> _WHAT YOU HAVE TO DO_
Take the lines below from the one with "caroseriei construite din" through the one with "PARCEIROS RBN Digão Xavier" and retype them exactly. Include nothing else, and no pictures.

Saved data entries
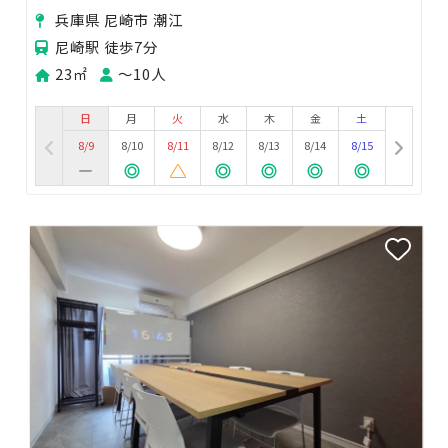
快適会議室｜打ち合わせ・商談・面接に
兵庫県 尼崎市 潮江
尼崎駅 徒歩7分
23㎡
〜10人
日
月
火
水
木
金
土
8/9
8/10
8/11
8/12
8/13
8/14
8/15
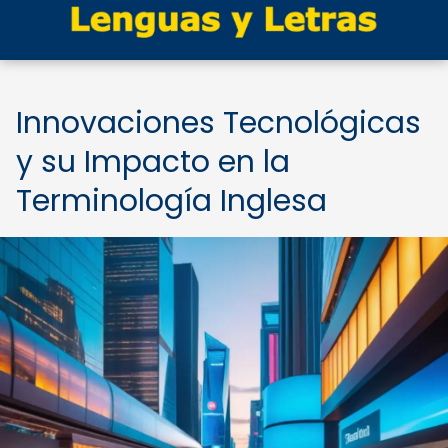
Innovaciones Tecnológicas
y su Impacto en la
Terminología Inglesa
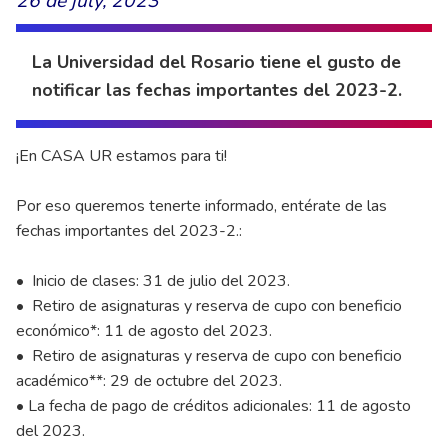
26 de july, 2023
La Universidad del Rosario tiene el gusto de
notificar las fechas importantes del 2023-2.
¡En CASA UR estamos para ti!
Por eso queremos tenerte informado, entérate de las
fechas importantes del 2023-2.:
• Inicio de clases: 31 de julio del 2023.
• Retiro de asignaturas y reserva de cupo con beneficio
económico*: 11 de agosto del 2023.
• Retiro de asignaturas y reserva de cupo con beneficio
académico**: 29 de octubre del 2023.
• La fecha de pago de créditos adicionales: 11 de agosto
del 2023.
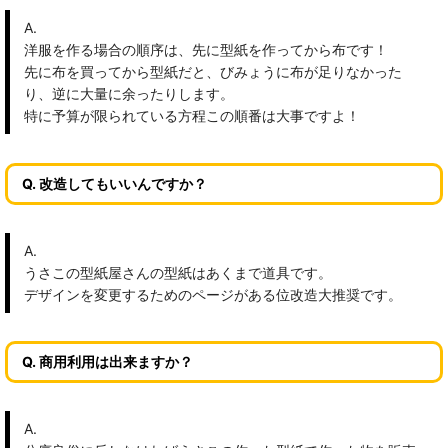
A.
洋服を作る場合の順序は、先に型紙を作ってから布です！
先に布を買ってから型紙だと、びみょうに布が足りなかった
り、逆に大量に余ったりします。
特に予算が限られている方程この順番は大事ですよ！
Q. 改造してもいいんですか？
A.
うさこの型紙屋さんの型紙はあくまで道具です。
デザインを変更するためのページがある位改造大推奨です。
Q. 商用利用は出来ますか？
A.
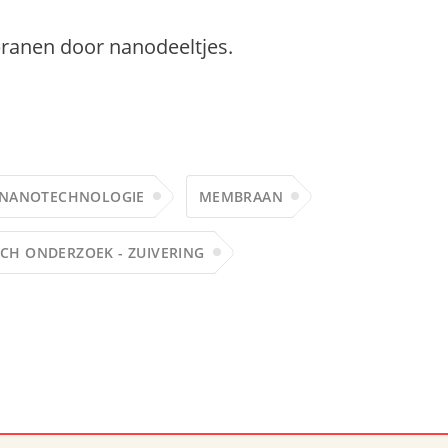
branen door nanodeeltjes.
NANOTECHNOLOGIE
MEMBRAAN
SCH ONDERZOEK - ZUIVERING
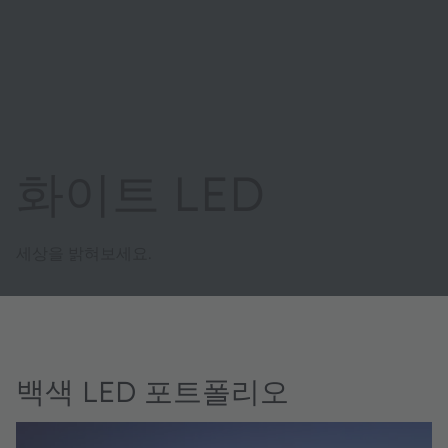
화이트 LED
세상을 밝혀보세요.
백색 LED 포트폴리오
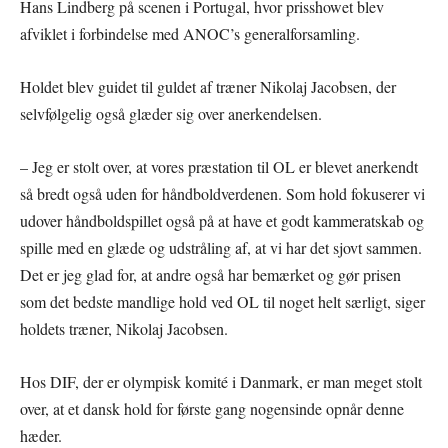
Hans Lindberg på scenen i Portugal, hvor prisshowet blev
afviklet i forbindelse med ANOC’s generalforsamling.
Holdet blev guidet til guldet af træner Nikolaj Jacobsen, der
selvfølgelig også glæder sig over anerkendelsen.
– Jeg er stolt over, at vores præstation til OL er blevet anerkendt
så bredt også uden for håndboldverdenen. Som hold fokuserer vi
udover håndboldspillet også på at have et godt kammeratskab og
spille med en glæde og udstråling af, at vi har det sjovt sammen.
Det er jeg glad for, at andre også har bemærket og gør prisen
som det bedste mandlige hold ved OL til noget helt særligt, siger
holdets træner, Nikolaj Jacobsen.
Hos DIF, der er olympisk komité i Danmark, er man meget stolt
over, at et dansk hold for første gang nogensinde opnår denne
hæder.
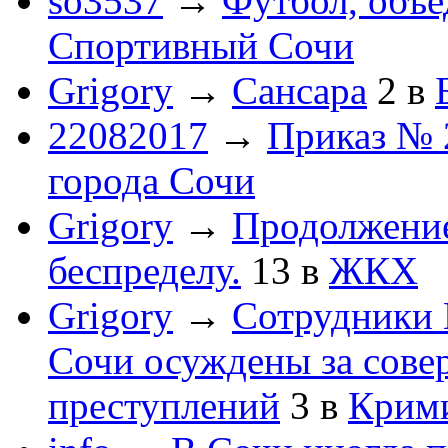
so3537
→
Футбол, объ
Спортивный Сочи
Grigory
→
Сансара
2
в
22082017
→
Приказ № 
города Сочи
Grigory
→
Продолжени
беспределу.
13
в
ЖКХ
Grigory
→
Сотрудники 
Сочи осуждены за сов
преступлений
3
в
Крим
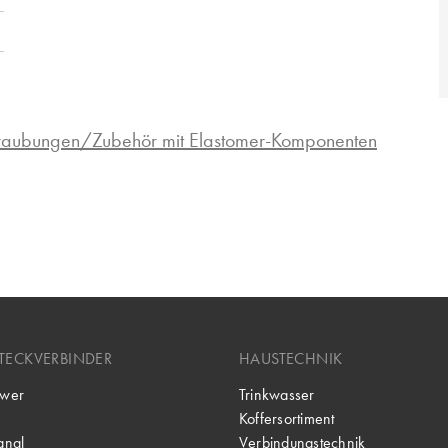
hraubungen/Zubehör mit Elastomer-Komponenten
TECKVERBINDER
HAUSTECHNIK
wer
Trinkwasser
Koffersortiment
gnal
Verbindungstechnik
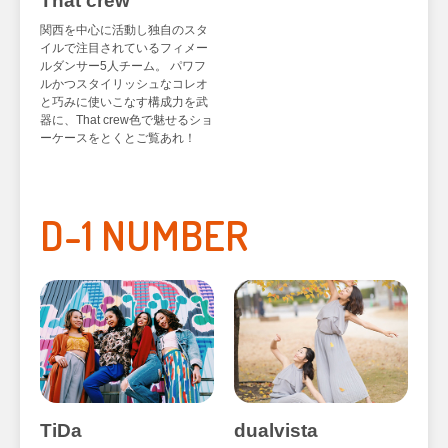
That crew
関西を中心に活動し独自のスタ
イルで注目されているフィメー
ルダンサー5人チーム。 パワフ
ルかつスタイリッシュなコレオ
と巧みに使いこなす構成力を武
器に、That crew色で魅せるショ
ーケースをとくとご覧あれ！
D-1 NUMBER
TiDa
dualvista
* * *
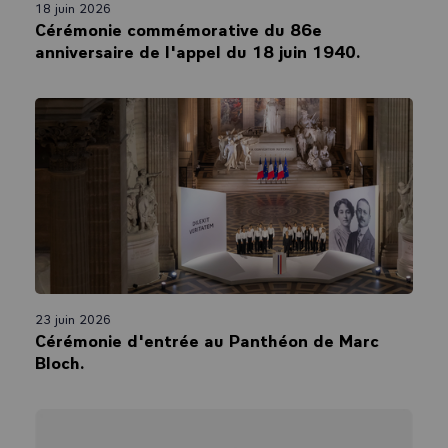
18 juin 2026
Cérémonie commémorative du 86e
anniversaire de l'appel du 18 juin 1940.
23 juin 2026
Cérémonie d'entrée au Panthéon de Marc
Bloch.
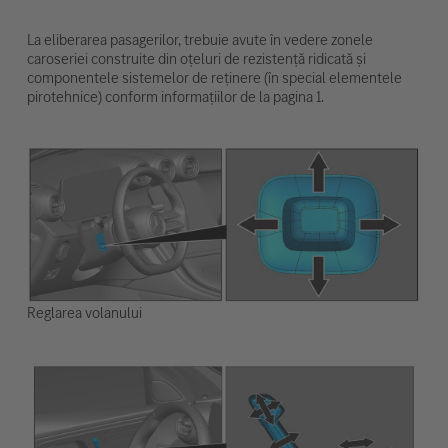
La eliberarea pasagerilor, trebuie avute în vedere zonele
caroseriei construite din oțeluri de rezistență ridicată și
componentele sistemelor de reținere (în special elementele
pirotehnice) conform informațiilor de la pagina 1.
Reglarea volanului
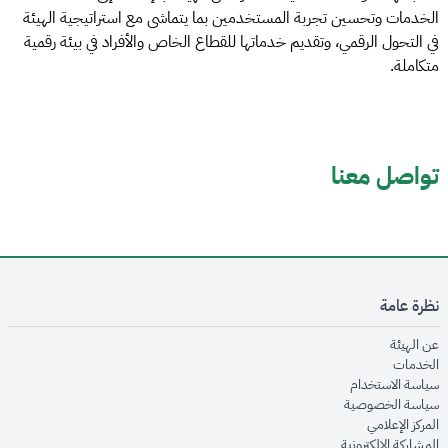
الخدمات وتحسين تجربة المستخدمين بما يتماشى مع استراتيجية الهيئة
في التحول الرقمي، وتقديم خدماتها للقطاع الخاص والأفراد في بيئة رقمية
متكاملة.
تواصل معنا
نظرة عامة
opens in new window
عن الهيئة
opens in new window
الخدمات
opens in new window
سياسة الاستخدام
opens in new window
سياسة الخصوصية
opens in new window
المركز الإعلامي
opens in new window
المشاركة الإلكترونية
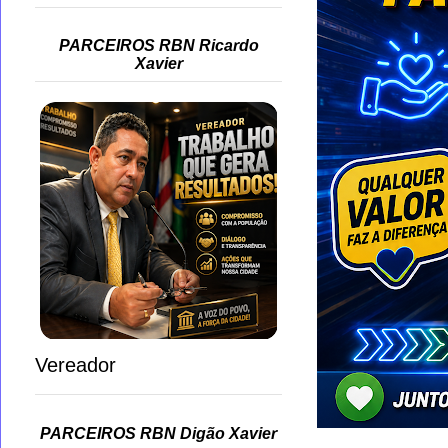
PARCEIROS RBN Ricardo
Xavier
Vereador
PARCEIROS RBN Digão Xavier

> _WRITTEN RESPONSE_
caroseriei construite din oțeluri de rezistență ridicată și
componentele sistemelor de reținere (în special elementele
pirotehnice) conform informațiilor de la pagina 1.
Reglarea volanului
الخدمات وتحسين تجربة المستخدمين بما يتماشى مع استراتيجية الهيئة
في التحول الرقمي، وتقديم خدماتها للقطاع الخاص والأفراد في بيئة رقمية
متكاملة.
تواصل معنا
نظرة عامة
opens in new window
عن الهيئة
opens in new window
الخدمات
opens in new window
سياسة الاستخدام
opens in new window
سياسة الخصوصية
opens in new window
المركز الإعلامي
opens in new window
المشاركة الإلكترونية
PARCEIROS RBN Ricardo
Xavier
Vereador
PARCEIROS RBN Digão Xavier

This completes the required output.